Bu gün Ankara Hacettepe Üniversitesi'nde 19 yıl birlikte çalıştığım can dostum, sevgili kardeşimin telefonda sesini duydum. Bu telefon beni 25 yıl öncesine götürdü… Ayten Hanım'ın oğlu Çağrı, benim Ankara'da olduğum dönemlerde üniversiteli olmanın heyecanı içinde idi…

Bu gün duydum ki; Çağrı, ODTÜ'de Bilgisayar Mühendisliği okumuş, yurt dışında “Doktora” yapmış “Doçent”lik ünvanını almış... Bununla da yetinmemiş; gelmiş burnumuzun dibindeki Kayseri'ye, buradaki Abdullah Gül Üniversitesi'ne Bilgisayar Bilimleri Mühendisliği Bölümü'ne “Bölüm Başkanı” olmuş... Bu mutlu haberi ilk duyduğumda, yıldırım hızıyla geçen yıllarıma bir "Ah!.." çekmedim desem yalan olur…

Neyse sevgili dostlar, gelelim asıl konumuza: Çağrı ile telefonda sohbet ederken, bana Abdullah Gül Üniversitesi (AGÜ)'ni anlattı.  Bilgisayar Bilimleri Mühendisliği Bölümü, bu yıl ilk öğrencilerini alacakmış, kontenjanı ise 15 kişi. AGÜ yeni kurulan bir üniversite, çok bilindik değil. Ancak, sohbetin ilerleyen dakikalarında Çağrı bana öyle şeyler söyledi ki; bu bilgileri Niğde'min gençleriyle paylaşıp onları haberdar etmeden duramadım… Çünkü "Uzayan kol bizden olsun… Benim Niğde"min gençleri de bu nimetlerden faydalansın" istedim…

Telefonda konuştuklarımızı size kısaca özetlemek istiyorum: AGÜ Bilgisayar Mühendisliği bir Danışma Kurulu oluşturmuş  Bu kurulun üyeleri "dev firmalar" Google, MIT Harvard, IBM, Intel, Arçelik, Türk Telekom, Avea, Turkcel, Alcatel-Lucent, Ericson'da çalışan Arge Müdürleri'nden oluşuyormuş. Bu kurulun amacı AGÜ Bilgisayar Mühendisliği Bölümü öğrencilerinin "lisans eğitimi" sırasında (dikkatinizi çekmek isterim; "lisans eğitimi" sırasında) onlara staj ve iş imkanı sağlamak...
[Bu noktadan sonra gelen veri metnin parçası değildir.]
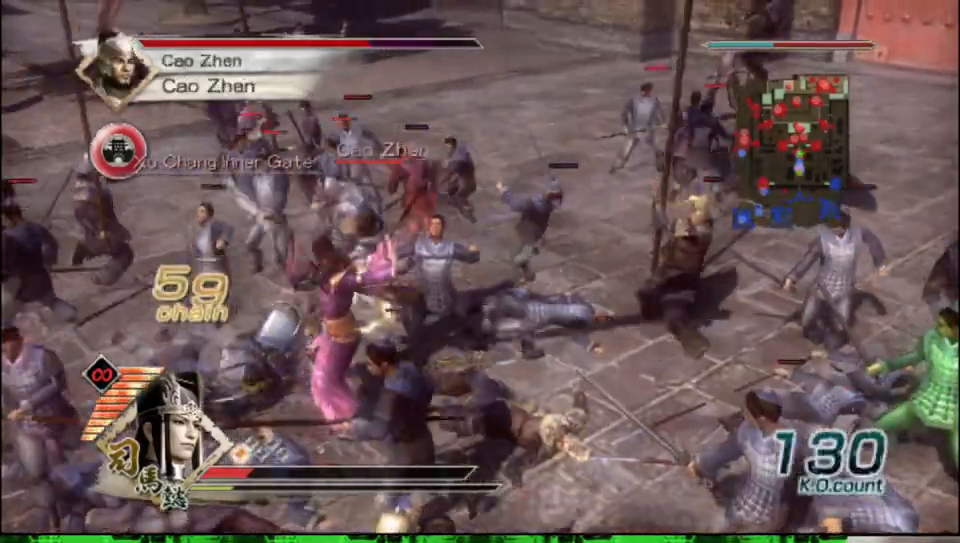
{"buttons": ["B"], "left_stick": "left", "right_stick": "center", "events": []}
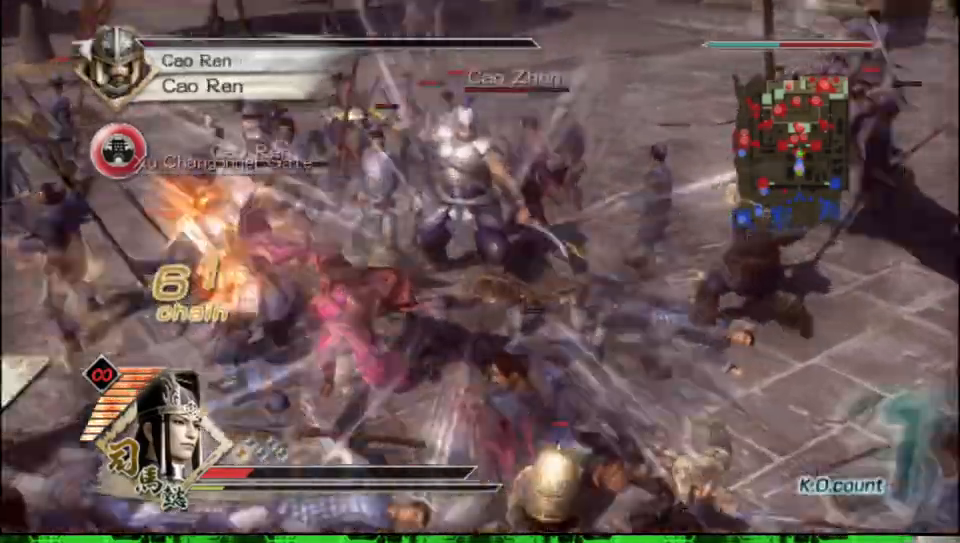
{"buttons": ["B"], "left_stick": "down-left", "right_stick": "center", "events": [[450, "left_stick", "down-left"]]}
Durun daha bitmedi; Danışma Kurulu sunduğu staj ve iş imkanlarına ilaveten, başarı sırasına göre ilk 20 bindeki öğrencilerine aylık 900 ila 2 bin 300 TL arasında kesintisiz burs verecek.

Bu kadarla kalsa iyi; her öğrenciye birer Mac dizüstü bilgisayar, ABD'de bir dönem dil eğitimi, ABD'de mastır ve doktora bursu, Ayrıca hepsi yurt dışı tecrübeli güçlü akademik kadrosu ile başarılı öğrencilerine kariyer koçluğu sistemiyle daha lisans seviyesinde ArGe projelerinde yer alma fırsatı ve iş imkanları...
Ha, az daha unutuyordum; yurt da ücretsiz...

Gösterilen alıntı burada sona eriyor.